Discussion Questions
A Bintel Brief
by Liana Finck
- In A Bintel Brief, Liana Finck deals with a layered mystery from her family’s past: Her grandmother, who sent her the notebook, knows it’s a precious piece of family history but has no idea what it says or why it’s significant. Finck is able to translate the book, but other questions remain. Are there mysteries in your own family history? What parts have you been able to figure out, and which parts can you only guess at?
- What do you think made the Bintel Brief advice column so popular? Does social media offer the same benefits that advice columns once did, or are there certain things readers get from advice columns that they can’t get from stories and questions on blogs or Facebook?
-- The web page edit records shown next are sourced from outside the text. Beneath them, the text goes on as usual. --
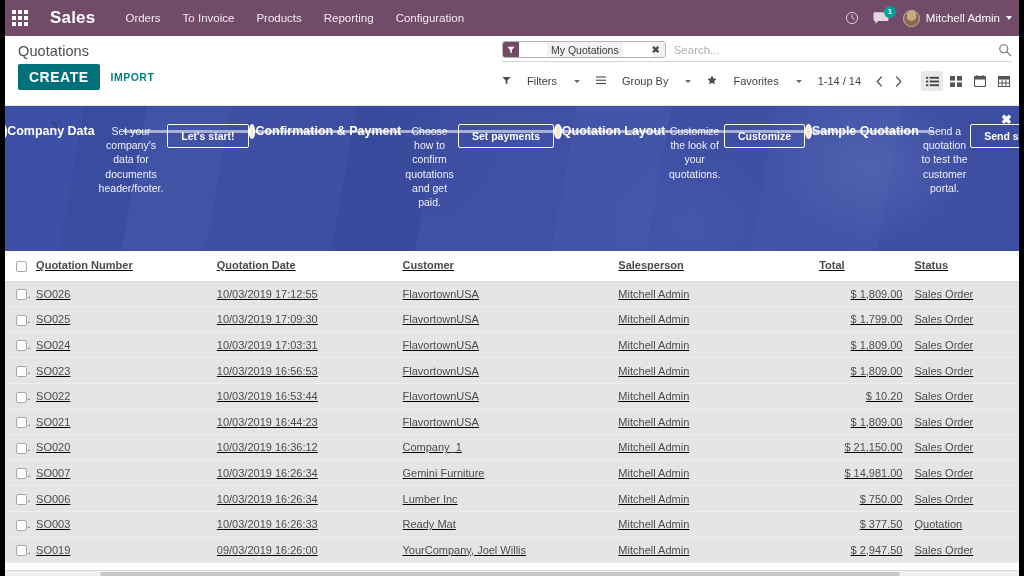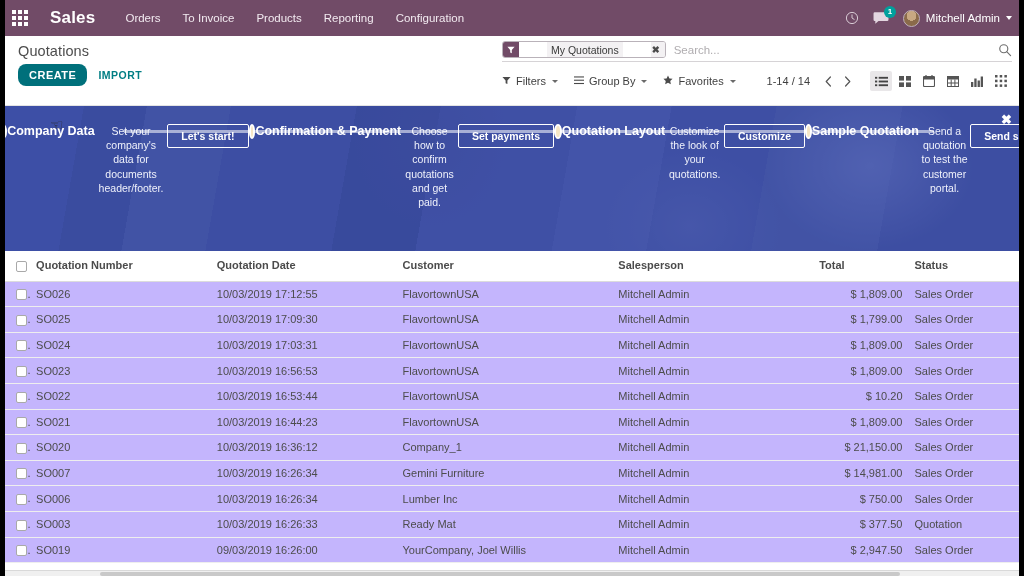--- a/index.html
+++ b/index.html
@@ -83,8 +83,8 @@
   .cp-actions { display: flex; align-items: center; gap: 11px; }
   .btn-create {
     background: #00707B; color: #fff; border: none;
-    font-size: 11px; font-weight: bold; letter-spacing: .5px;
-    padding: 5px 11px; border-radius: 8px; cursor: pointer;
+    font-size: 14px; font-weight: bold; letter-spacing: .5px;
+    padding: 5px 11px; border-radius: 2px; cursor: pointer;
     text-transform: uppercase;
   }
   .btn-import {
- By telling her story as a graphic novel, Liana Finck can play with surrealism, showing characters getting swallowed up by silence, or who knit webs to entrap their spouses. How did having this visual element change the emotional tenor of the stories? Were there images that particularly stood out for you?
- One of the side effects of a surrealist approach is that it keeps reminding us that we’re seeing something that may be emotionally true, but might not be completely factual. When Abraham Cahan admits he invented some of the letters, did that change how you felt about them? Were there particular letters you were sure were real or made up? Why?
- The subtitle “Love and Longing in Old New York” hints at Finck’s own life as a millennial in modern day Brooklyn. How do you see her perspective coming through in the book?